> [Passage extrait]
____________

Que dire sur cette mini nouvelle à part que c’est une nouvelle déception pour ma part signée Yamila Abraham. Après les vampires, ceux sont ses incubes qui m’ont donné des migraines et cela en à peine 25 pages. Entre histoire qui n’a ni queue, ni tête, des personnages certes intenses mais qui manquent d’intérêt et du sexe à tout va, même si ce n’est que de l’évocation, j’ai fait une sorte d’overdose et je demande grâce.
Pour une fois, je commencerais par l’histoire qui se déroule dans un univers complexe et développé, je ne peux que le souligner. Mais quand on commence le livre, il n’y a aucune indication qu’il s’agit d’une suite et donc on est totalement perdu en ne comprenant rien de ce qui se déroule et pourquoi un inconnu peu tout chambouler aussi facilement. Personnellement, si on prend on compte que c’est une suite, cela reste une histoire assez bancale avec un enchaînement de rebondissement prévisible et insipides.

____________

> [Liste des enregistrements]
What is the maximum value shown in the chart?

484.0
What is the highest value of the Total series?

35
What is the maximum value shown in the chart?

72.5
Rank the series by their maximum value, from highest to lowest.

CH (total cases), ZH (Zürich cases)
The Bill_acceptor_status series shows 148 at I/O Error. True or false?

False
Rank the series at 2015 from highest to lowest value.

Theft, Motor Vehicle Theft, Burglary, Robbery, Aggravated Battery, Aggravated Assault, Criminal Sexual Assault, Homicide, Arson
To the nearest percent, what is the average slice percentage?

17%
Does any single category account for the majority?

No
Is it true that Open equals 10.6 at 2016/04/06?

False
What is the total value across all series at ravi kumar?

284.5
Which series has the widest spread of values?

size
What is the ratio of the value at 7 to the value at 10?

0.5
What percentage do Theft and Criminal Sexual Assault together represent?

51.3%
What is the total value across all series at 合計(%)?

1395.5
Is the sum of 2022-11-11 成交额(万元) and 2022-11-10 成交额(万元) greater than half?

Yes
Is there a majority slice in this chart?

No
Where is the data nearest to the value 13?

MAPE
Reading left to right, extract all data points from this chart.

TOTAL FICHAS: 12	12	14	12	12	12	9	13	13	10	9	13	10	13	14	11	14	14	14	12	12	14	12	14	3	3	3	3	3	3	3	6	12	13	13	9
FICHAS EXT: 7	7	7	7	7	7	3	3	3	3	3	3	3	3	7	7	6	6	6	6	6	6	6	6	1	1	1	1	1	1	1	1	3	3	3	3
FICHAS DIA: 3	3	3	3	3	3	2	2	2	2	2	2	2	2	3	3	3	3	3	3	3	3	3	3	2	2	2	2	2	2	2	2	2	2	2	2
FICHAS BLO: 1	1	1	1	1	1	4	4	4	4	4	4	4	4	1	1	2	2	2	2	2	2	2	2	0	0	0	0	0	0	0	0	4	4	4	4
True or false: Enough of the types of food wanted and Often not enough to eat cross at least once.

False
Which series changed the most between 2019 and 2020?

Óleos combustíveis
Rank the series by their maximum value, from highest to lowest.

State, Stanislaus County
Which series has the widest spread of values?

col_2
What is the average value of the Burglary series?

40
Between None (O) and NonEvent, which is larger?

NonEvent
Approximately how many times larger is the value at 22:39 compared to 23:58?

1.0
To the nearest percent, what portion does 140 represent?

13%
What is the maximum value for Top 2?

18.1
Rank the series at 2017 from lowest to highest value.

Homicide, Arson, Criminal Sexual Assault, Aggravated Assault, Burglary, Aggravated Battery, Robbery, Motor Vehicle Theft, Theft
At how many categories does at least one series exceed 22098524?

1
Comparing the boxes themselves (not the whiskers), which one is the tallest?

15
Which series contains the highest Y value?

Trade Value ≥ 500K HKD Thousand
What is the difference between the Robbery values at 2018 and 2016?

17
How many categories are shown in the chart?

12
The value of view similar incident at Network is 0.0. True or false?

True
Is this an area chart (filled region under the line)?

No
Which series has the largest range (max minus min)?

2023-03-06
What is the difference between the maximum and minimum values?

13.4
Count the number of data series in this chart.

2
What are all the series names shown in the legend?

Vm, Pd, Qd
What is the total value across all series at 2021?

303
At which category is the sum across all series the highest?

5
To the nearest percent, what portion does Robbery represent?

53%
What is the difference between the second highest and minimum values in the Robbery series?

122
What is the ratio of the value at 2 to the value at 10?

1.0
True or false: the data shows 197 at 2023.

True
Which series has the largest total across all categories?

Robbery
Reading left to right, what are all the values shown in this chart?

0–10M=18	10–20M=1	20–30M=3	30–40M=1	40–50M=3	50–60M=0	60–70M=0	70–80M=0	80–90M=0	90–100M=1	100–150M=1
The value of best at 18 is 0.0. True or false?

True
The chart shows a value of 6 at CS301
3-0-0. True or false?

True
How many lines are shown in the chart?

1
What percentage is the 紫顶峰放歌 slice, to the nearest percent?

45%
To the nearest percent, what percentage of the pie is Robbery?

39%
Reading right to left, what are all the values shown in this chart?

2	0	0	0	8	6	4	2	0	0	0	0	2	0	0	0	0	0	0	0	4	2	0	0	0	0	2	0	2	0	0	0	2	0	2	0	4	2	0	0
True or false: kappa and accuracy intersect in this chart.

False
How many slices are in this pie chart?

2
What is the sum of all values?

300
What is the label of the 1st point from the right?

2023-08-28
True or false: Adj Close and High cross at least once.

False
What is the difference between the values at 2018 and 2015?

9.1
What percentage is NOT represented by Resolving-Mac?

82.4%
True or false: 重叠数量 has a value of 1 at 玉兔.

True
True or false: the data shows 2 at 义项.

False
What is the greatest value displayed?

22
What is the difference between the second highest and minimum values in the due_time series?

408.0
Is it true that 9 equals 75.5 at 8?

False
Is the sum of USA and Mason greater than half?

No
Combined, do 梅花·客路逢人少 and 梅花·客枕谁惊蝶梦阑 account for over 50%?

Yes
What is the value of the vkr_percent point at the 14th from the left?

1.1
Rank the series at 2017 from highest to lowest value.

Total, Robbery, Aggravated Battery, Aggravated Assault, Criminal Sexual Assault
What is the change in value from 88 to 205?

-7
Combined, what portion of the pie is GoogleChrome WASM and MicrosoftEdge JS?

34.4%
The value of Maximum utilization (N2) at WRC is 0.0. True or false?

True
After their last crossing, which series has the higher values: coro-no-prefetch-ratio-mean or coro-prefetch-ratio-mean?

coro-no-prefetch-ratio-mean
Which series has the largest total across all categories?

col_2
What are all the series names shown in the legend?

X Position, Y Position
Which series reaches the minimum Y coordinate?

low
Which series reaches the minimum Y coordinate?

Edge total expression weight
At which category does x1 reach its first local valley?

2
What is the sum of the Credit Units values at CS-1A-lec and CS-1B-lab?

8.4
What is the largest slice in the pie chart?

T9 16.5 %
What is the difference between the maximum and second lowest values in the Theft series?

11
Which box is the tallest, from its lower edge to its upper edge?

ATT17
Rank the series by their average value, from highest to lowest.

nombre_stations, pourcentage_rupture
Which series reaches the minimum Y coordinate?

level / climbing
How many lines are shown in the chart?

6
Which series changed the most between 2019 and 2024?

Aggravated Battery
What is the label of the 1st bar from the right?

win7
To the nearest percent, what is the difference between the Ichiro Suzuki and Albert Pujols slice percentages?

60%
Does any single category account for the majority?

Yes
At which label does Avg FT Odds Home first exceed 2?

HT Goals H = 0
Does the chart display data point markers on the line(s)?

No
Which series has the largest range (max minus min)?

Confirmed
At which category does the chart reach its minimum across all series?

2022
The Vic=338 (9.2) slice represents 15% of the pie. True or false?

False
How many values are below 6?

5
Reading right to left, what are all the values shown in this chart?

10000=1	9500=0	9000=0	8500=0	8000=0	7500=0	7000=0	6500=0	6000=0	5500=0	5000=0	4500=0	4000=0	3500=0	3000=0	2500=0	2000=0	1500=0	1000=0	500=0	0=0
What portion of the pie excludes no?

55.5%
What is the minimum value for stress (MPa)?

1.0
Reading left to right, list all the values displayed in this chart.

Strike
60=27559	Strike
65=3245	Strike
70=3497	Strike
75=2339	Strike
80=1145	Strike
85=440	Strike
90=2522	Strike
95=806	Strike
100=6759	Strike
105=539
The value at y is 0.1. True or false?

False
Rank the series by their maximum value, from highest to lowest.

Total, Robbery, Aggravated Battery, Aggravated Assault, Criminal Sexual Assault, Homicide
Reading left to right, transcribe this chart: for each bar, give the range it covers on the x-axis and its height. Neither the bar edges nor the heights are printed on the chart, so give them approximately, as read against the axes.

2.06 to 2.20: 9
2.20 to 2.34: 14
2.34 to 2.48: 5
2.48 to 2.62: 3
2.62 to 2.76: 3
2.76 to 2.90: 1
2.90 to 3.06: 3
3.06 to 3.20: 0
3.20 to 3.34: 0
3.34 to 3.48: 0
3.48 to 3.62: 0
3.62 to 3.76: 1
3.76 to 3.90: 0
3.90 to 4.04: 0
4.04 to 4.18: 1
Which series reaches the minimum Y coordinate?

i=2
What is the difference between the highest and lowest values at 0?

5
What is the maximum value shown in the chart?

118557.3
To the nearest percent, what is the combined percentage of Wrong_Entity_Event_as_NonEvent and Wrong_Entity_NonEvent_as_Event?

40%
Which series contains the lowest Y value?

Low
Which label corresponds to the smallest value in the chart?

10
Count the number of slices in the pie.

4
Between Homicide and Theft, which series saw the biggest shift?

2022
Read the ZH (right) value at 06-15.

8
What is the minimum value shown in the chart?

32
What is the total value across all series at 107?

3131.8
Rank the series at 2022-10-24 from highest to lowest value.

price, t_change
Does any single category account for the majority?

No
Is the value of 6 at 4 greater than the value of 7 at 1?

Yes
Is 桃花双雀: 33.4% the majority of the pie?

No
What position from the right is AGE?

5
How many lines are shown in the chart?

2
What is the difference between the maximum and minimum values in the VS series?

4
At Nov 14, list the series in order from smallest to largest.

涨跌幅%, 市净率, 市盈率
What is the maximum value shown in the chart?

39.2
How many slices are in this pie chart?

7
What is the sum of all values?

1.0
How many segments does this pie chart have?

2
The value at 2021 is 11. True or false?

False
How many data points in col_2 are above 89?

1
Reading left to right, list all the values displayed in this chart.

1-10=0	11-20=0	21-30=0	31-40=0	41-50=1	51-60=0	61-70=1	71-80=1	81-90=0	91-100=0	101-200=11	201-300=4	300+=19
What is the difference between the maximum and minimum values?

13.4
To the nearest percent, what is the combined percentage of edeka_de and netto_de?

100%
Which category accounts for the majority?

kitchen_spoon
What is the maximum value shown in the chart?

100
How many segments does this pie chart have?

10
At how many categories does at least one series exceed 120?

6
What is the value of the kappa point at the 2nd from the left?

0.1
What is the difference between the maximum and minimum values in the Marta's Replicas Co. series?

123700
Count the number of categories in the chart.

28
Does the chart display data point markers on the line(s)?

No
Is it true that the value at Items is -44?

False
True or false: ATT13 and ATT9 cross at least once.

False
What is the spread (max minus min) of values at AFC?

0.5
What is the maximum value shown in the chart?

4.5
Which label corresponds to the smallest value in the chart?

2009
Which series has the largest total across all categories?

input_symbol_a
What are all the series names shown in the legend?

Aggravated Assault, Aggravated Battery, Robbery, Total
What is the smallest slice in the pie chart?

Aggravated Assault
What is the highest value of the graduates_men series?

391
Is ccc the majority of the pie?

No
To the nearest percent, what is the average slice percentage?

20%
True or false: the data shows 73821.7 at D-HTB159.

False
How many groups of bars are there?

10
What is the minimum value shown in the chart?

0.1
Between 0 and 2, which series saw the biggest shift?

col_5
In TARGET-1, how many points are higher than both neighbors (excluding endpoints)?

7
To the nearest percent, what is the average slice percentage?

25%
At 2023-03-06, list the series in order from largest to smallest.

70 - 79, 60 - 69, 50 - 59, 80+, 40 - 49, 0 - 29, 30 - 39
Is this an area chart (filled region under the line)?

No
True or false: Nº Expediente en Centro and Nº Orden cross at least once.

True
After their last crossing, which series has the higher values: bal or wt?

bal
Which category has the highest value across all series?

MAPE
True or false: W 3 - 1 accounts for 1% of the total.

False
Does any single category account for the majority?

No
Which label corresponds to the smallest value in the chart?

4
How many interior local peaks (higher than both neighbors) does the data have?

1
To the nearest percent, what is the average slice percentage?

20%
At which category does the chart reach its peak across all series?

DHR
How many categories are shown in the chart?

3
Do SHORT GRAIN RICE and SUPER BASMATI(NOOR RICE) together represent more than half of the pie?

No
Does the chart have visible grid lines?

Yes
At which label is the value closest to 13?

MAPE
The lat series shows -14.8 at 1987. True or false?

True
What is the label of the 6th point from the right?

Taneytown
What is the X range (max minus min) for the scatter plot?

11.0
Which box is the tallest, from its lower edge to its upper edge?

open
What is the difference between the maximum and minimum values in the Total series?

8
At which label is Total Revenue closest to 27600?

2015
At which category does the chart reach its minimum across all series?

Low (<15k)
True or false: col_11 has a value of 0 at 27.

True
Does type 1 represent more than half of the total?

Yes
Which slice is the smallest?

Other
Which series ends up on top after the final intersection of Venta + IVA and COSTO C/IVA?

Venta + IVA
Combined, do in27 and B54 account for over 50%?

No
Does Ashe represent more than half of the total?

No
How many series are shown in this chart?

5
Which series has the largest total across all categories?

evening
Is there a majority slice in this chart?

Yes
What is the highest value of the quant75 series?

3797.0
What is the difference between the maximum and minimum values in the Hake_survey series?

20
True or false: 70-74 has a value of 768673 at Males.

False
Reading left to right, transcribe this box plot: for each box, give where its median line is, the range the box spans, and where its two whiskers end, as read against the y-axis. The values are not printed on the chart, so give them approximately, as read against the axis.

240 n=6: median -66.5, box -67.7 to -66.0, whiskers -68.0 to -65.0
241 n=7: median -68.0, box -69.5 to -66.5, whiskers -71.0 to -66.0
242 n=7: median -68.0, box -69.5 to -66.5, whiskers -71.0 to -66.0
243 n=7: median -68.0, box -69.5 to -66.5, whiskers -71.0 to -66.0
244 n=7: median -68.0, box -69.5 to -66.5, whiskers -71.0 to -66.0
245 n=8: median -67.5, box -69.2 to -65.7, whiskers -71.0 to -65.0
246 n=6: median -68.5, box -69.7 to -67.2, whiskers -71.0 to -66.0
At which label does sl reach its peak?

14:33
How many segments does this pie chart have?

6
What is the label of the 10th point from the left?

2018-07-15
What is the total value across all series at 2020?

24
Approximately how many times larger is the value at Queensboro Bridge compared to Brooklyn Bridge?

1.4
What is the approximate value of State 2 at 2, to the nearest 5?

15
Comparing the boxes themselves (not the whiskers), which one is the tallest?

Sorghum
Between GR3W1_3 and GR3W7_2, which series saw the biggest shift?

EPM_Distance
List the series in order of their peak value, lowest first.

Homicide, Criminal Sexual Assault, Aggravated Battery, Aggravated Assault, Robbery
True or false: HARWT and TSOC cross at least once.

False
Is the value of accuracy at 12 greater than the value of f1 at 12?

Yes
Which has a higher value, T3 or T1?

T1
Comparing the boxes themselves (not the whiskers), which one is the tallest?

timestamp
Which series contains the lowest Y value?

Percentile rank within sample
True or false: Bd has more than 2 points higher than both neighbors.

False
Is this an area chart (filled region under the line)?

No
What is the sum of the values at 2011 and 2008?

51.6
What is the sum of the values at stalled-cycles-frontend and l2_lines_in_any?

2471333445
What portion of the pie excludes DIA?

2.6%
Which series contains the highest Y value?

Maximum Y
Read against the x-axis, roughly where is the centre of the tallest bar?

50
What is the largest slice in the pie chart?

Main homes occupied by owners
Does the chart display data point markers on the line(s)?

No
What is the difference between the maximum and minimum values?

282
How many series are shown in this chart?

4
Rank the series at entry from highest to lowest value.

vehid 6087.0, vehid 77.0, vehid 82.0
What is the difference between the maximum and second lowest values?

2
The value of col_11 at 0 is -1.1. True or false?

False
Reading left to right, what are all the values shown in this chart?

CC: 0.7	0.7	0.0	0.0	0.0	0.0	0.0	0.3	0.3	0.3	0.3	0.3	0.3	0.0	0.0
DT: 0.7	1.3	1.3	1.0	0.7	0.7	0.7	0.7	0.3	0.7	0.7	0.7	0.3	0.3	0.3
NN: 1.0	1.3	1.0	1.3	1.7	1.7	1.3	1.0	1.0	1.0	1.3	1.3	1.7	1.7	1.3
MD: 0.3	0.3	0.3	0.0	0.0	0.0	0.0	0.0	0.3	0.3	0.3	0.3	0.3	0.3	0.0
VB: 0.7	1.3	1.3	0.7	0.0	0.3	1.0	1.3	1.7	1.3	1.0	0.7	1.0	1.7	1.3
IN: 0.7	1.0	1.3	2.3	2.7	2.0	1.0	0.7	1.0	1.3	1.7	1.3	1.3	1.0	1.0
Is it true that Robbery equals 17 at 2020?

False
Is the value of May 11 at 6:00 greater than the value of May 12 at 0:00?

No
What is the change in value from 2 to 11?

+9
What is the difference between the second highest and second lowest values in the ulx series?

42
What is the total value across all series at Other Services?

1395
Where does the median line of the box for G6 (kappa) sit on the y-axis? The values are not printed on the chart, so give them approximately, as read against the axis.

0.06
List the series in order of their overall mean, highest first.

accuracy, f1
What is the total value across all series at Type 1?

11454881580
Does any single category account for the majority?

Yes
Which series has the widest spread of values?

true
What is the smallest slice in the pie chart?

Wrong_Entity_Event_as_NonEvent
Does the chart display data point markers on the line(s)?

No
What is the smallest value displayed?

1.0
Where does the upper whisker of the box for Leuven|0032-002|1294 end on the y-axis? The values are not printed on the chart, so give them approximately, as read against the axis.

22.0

____________

> [Exercices proposés]
[1] D'après la critique, combien de pages compte la nouvelle ?
[2] Recopiez le passage de la critique allant de « Pour une fois, je » jusqu'à « prévisible et insipides. » inclus.

> [Réponses par tâche]
[1] À peine 25 pages.

[2]
Pour une fois, je commencerais par l’histoire qui se déroule dans un univers complexe et développé, je ne peux que le souligner. Mais quand on commence le livre, il n’y a aucune indication qu’il s’agit d’une suite et donc on est totalement perdu en ne comprenant rien de ce qui se déroule et pourquoi un inconnu peu tout chambouler aussi facilement. Personnellement, si on prend on compte que c’est une suite, cela reste une histoire assez bancale avec un enchaînement de rebondissement prévisible et insipides.